__TASK DETAILS__
Reproduce the records below exactly, but leave their pictures out of the copy.

__DATASET CONTENT__
......
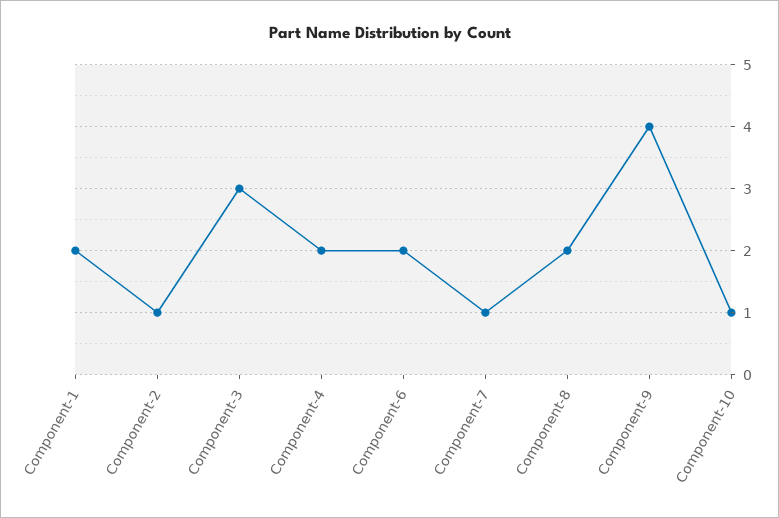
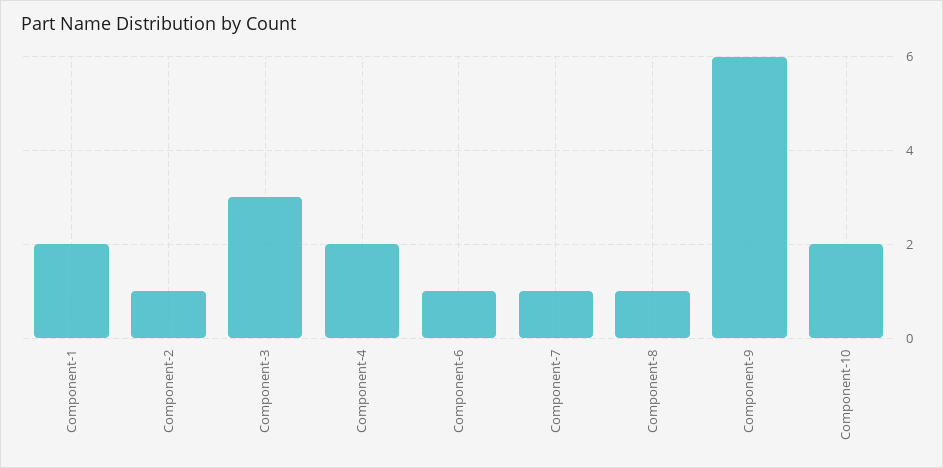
Component-6: 2 -> 1
Component-8: 2 -> 1
Component-9: 4 -> 6
Component-10: 1 -> 2

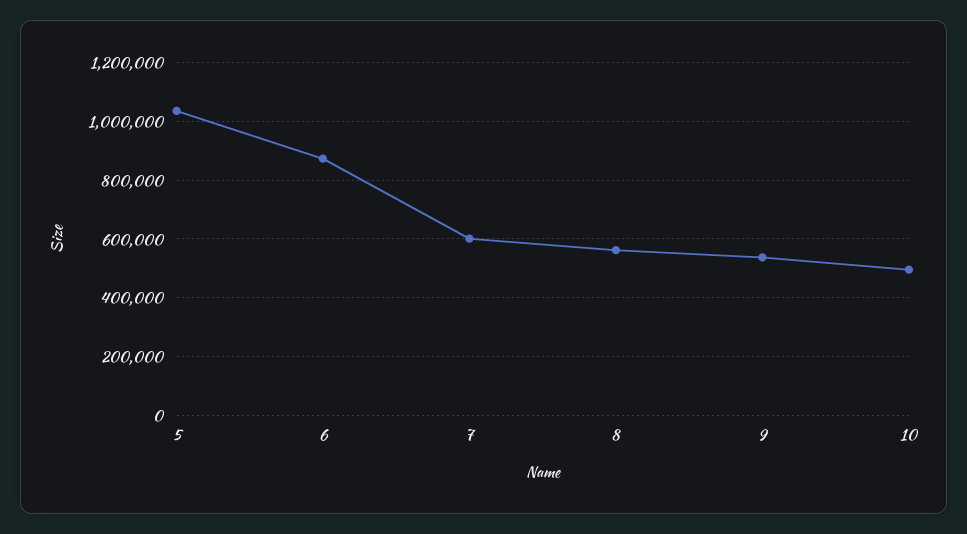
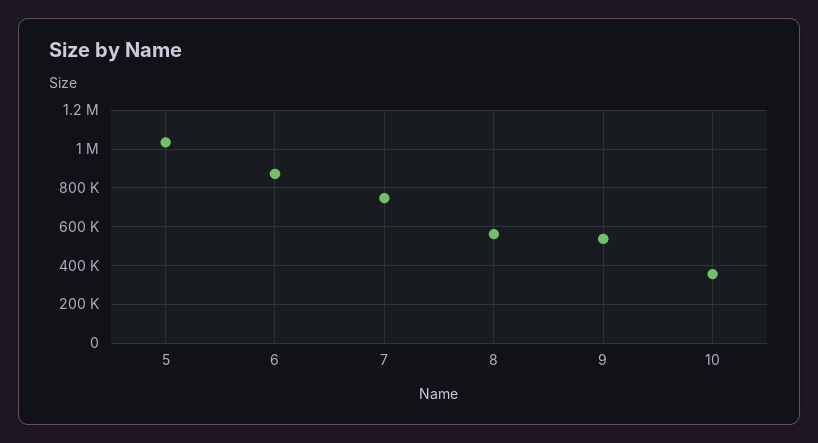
7: 600000 -> 750000
10: 500000 -> 350000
......
__YOUR SOLUTION__
Component-6: 2 -> 1
Component-8: 2 -> 1
Component-9: 4 -> 6
Component-10: 1 -> 2

7: 600000 -> 750000
10: 500000 -> 350000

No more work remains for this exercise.